* **Teks yang Diberikan**:
--
HAKIKAT FITRAH DAN CITRA MANUSIA DALAM PSIKOLOGI ISLAM

February 19, 2009 at 6:55 am (Psikologi)

Salah satu perbedaan utama ajaran-ajaran Islam dengan ajaran agama-agama lain, aliran-aliran filsafat modern dan aliran-aliran psikologi modern adalah tentang sifat asal manusia. Islam mempercayai bahwa manusia diciptakan dalam keadaan fitrah.

Fitrah adalah sesuatu yang telah menjadi bawaannya sejak lahir. Fitrah manusia yaitu mempercayai dan mengakui Allah sebagai Tuhannya. Konsep fitrah tersebut merupakan citra unik yang dimiliki manusia, yang mana menjadi landaan bagi konstruksi psikologi Islam.

Secara etimologi, fitrah berarti penciptaan atau “terbukanya sesuatu dan melahirkannya”. Sedangkan menurut makna nasabi (pemahaman dari beberapa ayat dan hadits nabi), fitrah dapat diartikan sebagai berikut : al-thuhr (suci), al-din al-islamiy (potensi ber-Islam), Tauhid Allah (mengakui keesaan Allah), al-salamah (kondisi selamat) dll.

Berdasarkan makna etimologi dan nasabi maka dapat disimpulkan bahwa secara terminologi fitrah adalah citra asli yang dinamis yang terdapat pada sistem-sistem psikofisik manusia, dan dapat diaktualisasikan dalam bentuk tingkah laku.Abdul Mujib dan Jusuf Mudzakkir, Nuansa-Nuansa Psikologi Islam) Citra unik tersebut telah ada sejak awal penciptaannya.

Ada beberapa pendapat tentang fitrah manusia yaitu :

1. Pandangan Fatalis

Pandangan fatalis mempercayai bahwa setiap individu, melalui ketetapan Allah Azza wa jalla adalah baik atau jahat secara asal, baik ketetapan semacam ini terjadi secara semuanya atau sebagian sesuai dengan rencana Tuhan. (Fuad Nashori, Potensi-Potensi Manusia : seri psikologi islami)
--
* **Tantangan**:
A: Tuliskan ulang tanpa perubahan bagian teks tentang fitrah manusia yang dimulai dari kata-kata yang memuat "Pandangan fatalis mempercayai" dan berakhir setelah "seri psikologi islami)".
B: Teruskan teks tentang fitrah manusia dalam psikologi Islam dengan bagian berikutnya, dimulai setelah kalimat terakhir yang ditampilkan.

* **Data Terekam**:
--
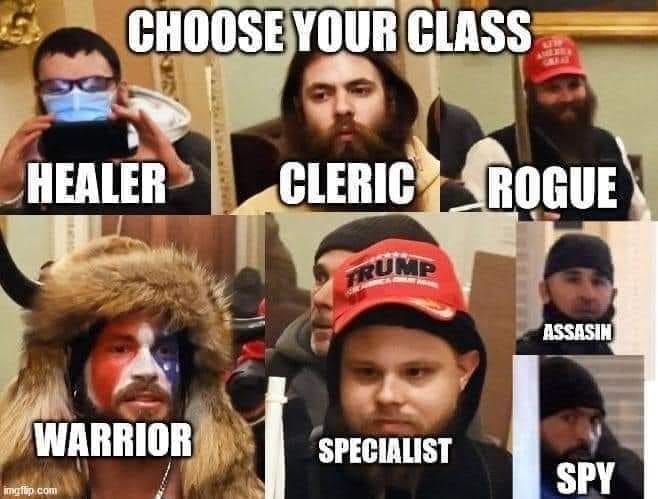
Identify the location of picture frame. Image resolution: width=658 pixels, height=499 pixels. (609, 33).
--
* **Kumpulan Jawaban**:
A:
Pandangan fatalis mempercayai bahwa setiap individu, melalui ketetapan Allah Azza wa jalla adalah baik atau jahat secara asal, baik ketetapan semacam ini terjadi secara semuanya atau sebagian sesuai dengan rencana Tuhan. (Fuad Nashori, Potensi-Potensi Manusia : seri psikologi islami)

B:
Ibnu Mubarak sebagai tokoh utama pandangan ini menafsirkan suatu hadits bahwa anak-anak orang-orang musyrik terlahir dalam keadaan kufur atau iman (Yasien Mohamed, Insan yang suci : Konsep Fitrah Islam, penterjemah : Masyhur Abadi). Adapun syaikh Abdul Qodir Jailani, tokoh populer pandangan ini mengungkapkan bahwa seorang pendosa akan masuk surga jika hal itu menjadi nasibnya yang telah ditentukan Allah Azza wa jalla sebelumnya.

2. Pandangan Netral

Ulama yang paling representatif yang menganut pandangan netral ini adalah Ibn ‘Abd Al-Barr. Ia memandang keadaan tidak mengetahui sesuatu apapun pada saat kelahiran ini suatu kondisi “kosong” yang suci, suatu keadaan sempurna atau utuh, tetapi kosong dari suatu esensi yang baik atau yang jahat.

Menurut pandangan ini, iman (kebaikan) atau kufur (keburukan) hanya mewujud ketika anak tersebut mencapai kedewasaan (taklif). Setelah mencapai taklif, seseorang menjadi bertanggung jawab atas perbuatannya.

3. Pandangan Positif

Tokoh pandangan positif ini yaitu Ibnu Taimiyyah, Ibu Qayyim al-jauziyah (klasik), Muhammad Ali Ash-Shabuni, Mufti Muhammad Syafi’i dll.

Menurut Ibnu Taimiyyah semua anak terlahir dalam keadaan fitrah; dalam suatu keadaan kebajikan bawaan dan lingkungan sosial itulah yang menyebabkan seorang individu menyimpang dari keadaan ini. Ibnu Taimiyah menegaskan bahwa fitrah bukan semata-mata sebagai potensi pasif yang harus dibangunkan dari luar, tetapi merupakan sumber yang mampu membangkitkan dirinya sendiri yang ada di dalam individu tersebut.

4. Pandangan Dualis

Tokoh utama pandangan ini yaitu Sayyid Quthb dan Ali Shari’ati. Menurut mereka, penciptaan manusia membawa suatu dasar yang bersifat ganda.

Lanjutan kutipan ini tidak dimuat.